As a mature scientist and educator I have three goals: the first is to enable engaged, experiential science learning, the second is to promote near-peer learning and professional skill building to advance individual career goals, and the third is to strive for scholarly excellence. To realize the first goal, I have worked collaboratively to establish courses and internship programs that enable students from diverse backgrounds to engage in thinking about or solving current scientific questions and to work in a relevant laboratory or community context. To realize the second goal, I have established pipeline programs that engage diverse trainees across a spectrum from the high school to the junior faculty levels. Engaging trainees as near-peer mentors serves to integrate the practices of teaching and learning science among peers. Such communities of practice also serve to honor diversity of experience and thought, encourage network building, role modeling, career and professional skill building. Finally, I realize the third goal by never losing my roots as a practicing scientist, which requires hypothesis driven, evidence based practice that is built on the work of other scholars. In my teaching and my science, I incorporate best practices from the work of others, and use learner centered 'SMART'# learning objectives to guide rigorous assessment of interventions. Collectively, the impact of achieving the three goals is measured through trainee presentations at scientific meetings, authorship on publications, and independent grant awards. As documented in my CV, several hundred learners have honed their own interests, and acquired the skills to persist and pursue productive careers in science and medicine. I strive to maintain connections through online platforms and take great pride in the manifold successes of former trainees.

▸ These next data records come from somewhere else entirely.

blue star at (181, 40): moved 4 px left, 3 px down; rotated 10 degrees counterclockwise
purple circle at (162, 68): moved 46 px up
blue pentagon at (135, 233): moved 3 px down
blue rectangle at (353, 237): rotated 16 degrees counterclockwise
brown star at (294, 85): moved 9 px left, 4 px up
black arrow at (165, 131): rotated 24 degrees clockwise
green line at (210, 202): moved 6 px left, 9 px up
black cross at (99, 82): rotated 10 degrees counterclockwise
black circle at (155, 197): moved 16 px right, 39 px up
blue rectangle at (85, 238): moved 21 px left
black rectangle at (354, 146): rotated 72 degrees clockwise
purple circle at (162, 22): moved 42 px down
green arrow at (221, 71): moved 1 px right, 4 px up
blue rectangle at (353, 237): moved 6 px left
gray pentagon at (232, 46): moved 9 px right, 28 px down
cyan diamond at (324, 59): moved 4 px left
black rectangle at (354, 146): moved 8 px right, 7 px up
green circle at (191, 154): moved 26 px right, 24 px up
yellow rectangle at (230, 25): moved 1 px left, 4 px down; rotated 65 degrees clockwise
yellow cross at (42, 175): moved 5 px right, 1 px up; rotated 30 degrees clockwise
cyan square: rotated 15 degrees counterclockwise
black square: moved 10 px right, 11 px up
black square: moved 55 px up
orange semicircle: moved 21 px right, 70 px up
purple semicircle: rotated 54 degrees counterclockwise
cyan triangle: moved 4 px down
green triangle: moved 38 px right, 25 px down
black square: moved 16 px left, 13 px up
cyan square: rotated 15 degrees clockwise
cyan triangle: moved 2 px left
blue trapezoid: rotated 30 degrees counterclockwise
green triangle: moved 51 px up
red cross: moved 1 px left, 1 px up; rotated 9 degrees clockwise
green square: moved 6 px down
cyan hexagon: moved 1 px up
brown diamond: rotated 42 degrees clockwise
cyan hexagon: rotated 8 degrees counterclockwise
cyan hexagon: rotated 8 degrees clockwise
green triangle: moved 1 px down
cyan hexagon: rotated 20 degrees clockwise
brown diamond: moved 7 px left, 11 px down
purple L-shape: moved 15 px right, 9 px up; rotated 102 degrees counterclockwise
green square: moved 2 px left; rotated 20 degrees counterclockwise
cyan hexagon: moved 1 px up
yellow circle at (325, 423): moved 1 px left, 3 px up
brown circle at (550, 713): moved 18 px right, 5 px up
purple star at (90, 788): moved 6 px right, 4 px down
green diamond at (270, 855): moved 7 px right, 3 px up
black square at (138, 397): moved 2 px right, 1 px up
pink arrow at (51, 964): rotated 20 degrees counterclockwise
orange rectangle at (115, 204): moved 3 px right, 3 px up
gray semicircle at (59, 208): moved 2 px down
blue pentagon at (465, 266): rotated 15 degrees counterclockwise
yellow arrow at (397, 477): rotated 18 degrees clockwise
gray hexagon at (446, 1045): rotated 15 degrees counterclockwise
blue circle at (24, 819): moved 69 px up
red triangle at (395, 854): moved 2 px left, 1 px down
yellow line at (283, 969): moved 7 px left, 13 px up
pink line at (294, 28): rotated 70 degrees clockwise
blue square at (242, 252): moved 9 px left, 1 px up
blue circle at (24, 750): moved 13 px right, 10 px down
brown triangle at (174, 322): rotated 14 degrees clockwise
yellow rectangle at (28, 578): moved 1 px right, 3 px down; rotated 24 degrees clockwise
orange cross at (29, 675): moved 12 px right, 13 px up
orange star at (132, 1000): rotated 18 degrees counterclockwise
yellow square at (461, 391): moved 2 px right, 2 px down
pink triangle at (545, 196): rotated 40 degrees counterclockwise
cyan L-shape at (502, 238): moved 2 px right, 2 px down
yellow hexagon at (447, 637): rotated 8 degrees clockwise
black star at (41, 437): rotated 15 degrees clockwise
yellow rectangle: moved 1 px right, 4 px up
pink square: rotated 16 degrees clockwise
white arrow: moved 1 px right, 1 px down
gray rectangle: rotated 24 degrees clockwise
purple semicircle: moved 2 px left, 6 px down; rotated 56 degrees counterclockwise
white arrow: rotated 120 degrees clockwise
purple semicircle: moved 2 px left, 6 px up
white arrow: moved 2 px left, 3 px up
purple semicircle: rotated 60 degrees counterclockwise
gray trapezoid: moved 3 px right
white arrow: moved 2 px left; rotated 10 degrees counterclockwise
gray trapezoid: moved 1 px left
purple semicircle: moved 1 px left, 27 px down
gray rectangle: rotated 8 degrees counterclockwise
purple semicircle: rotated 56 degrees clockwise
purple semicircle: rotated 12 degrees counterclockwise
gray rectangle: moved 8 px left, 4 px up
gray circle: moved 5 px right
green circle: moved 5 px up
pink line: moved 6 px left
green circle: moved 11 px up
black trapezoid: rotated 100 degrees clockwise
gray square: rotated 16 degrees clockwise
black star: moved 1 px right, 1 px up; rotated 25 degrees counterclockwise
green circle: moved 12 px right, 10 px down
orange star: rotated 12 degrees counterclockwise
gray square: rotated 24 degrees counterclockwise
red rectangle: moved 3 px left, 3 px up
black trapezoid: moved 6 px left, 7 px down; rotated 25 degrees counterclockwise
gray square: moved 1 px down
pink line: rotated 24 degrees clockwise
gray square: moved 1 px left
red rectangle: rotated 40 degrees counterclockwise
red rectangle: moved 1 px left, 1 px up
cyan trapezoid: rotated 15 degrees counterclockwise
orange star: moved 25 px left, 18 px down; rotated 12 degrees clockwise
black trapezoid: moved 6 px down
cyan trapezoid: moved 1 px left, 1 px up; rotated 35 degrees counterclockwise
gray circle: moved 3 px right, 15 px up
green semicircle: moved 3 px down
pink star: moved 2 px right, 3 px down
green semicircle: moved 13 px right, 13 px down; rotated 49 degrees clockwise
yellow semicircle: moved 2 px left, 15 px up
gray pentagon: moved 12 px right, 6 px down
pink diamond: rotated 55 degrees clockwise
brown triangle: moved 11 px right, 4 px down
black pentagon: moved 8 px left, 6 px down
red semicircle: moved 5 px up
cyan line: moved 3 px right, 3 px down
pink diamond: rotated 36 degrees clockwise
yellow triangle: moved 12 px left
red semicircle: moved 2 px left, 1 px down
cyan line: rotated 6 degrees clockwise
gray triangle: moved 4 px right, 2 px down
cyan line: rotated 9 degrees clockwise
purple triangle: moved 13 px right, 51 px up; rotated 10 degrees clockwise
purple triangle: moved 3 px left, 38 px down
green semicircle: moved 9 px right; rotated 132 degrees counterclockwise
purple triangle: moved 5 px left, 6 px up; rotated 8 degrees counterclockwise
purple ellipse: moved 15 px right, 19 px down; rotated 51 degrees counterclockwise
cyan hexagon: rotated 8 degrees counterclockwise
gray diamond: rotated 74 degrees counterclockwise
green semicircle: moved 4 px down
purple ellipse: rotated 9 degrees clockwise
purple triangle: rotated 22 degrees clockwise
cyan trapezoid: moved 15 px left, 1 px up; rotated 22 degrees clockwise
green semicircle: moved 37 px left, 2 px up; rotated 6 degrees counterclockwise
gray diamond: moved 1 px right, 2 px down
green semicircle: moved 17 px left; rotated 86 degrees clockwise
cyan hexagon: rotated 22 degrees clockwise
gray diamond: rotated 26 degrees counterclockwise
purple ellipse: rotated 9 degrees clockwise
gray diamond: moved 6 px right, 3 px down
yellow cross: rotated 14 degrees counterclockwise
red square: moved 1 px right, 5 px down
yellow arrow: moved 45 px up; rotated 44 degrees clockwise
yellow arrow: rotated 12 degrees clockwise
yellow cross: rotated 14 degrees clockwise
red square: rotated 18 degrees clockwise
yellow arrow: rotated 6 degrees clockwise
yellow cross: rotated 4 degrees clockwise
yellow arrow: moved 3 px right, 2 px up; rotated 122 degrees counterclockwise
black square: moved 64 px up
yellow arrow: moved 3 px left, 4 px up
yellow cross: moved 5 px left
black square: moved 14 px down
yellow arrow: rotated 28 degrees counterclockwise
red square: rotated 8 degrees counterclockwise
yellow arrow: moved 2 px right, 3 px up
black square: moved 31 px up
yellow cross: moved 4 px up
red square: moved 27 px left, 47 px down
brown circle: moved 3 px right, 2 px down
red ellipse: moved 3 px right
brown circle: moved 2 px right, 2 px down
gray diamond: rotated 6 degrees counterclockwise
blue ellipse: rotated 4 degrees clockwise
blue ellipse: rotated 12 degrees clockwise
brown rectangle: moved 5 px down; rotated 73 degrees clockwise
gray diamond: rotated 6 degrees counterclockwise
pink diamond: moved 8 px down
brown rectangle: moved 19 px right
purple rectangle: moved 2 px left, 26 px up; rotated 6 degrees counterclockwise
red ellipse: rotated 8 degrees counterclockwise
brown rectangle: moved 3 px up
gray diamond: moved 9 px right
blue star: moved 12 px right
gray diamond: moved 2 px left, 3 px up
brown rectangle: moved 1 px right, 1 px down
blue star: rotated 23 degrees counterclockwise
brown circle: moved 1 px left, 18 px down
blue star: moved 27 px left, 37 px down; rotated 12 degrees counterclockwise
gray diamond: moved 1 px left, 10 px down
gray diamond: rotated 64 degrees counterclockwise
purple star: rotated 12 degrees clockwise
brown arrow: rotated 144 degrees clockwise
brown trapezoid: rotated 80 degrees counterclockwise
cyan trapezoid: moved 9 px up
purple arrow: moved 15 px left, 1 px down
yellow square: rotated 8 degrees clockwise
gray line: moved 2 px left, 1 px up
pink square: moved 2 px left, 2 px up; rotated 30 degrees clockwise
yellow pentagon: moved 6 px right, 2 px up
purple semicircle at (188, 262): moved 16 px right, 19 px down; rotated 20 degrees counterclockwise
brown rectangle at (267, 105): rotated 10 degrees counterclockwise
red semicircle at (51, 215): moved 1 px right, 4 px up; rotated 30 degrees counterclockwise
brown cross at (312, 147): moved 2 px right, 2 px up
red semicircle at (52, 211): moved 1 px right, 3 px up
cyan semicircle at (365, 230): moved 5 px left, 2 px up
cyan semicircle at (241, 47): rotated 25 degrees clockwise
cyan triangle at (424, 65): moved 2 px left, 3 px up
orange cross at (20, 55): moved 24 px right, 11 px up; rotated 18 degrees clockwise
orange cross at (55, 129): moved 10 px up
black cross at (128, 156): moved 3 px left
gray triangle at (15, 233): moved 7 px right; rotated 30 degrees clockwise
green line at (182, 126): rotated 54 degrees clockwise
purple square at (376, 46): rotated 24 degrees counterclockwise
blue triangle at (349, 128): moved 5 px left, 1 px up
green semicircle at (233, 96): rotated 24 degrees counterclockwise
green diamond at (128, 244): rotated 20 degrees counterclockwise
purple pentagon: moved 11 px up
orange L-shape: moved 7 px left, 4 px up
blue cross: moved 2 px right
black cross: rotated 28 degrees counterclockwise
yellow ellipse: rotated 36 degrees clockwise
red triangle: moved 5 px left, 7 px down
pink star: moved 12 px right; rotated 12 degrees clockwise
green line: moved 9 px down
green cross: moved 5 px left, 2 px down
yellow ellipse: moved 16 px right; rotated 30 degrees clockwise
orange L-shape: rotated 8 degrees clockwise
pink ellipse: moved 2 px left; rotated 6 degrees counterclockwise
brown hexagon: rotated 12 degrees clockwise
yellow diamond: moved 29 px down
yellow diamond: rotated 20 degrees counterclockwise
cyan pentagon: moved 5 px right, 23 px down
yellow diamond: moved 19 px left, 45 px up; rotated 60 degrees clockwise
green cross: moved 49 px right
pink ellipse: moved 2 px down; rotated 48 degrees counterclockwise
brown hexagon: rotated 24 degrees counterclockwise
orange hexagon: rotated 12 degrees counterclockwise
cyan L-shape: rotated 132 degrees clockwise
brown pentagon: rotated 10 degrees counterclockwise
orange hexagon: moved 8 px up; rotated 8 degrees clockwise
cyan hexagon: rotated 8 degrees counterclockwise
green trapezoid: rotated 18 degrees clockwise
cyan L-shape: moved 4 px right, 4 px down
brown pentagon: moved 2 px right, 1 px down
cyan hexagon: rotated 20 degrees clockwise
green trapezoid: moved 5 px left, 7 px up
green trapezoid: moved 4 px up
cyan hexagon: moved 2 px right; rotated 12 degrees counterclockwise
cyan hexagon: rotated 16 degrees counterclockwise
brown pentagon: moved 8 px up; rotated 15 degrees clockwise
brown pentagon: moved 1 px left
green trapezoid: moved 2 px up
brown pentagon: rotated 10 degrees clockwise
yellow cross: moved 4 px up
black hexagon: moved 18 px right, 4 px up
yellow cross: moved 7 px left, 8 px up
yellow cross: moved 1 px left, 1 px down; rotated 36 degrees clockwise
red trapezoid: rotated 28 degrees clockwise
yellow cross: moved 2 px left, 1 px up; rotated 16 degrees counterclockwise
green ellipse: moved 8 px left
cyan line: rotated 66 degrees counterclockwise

*American Association of Medical Colleges Graduate, Research, Education and Training. #Specific, Measurable, Attainable, Realistic, Timely

Research and Scholarship

Delineating the interfaces between membrane trafficking and signaling - which are responsible for maintaining normal cell architecture and function - and determining how their disruption leads to organ dysfunction and cancer are core research emphases. We integrate quantitative measurement, chemical biology, and systems biology to probe and selectively target GTPase regulated pathways governing endocytosis, cell polarity, adhesion and migration. We have established Rho GTPases as high value, druggable targets in ovarian cancer. Novel Rab and K-Ras GTPase targeted compounds have potential utility for neurologic and kidney diseases, and cancer. In parallel, we have developed strategies for kidney regeneration by integrating stem cell biology, and tissue engineering.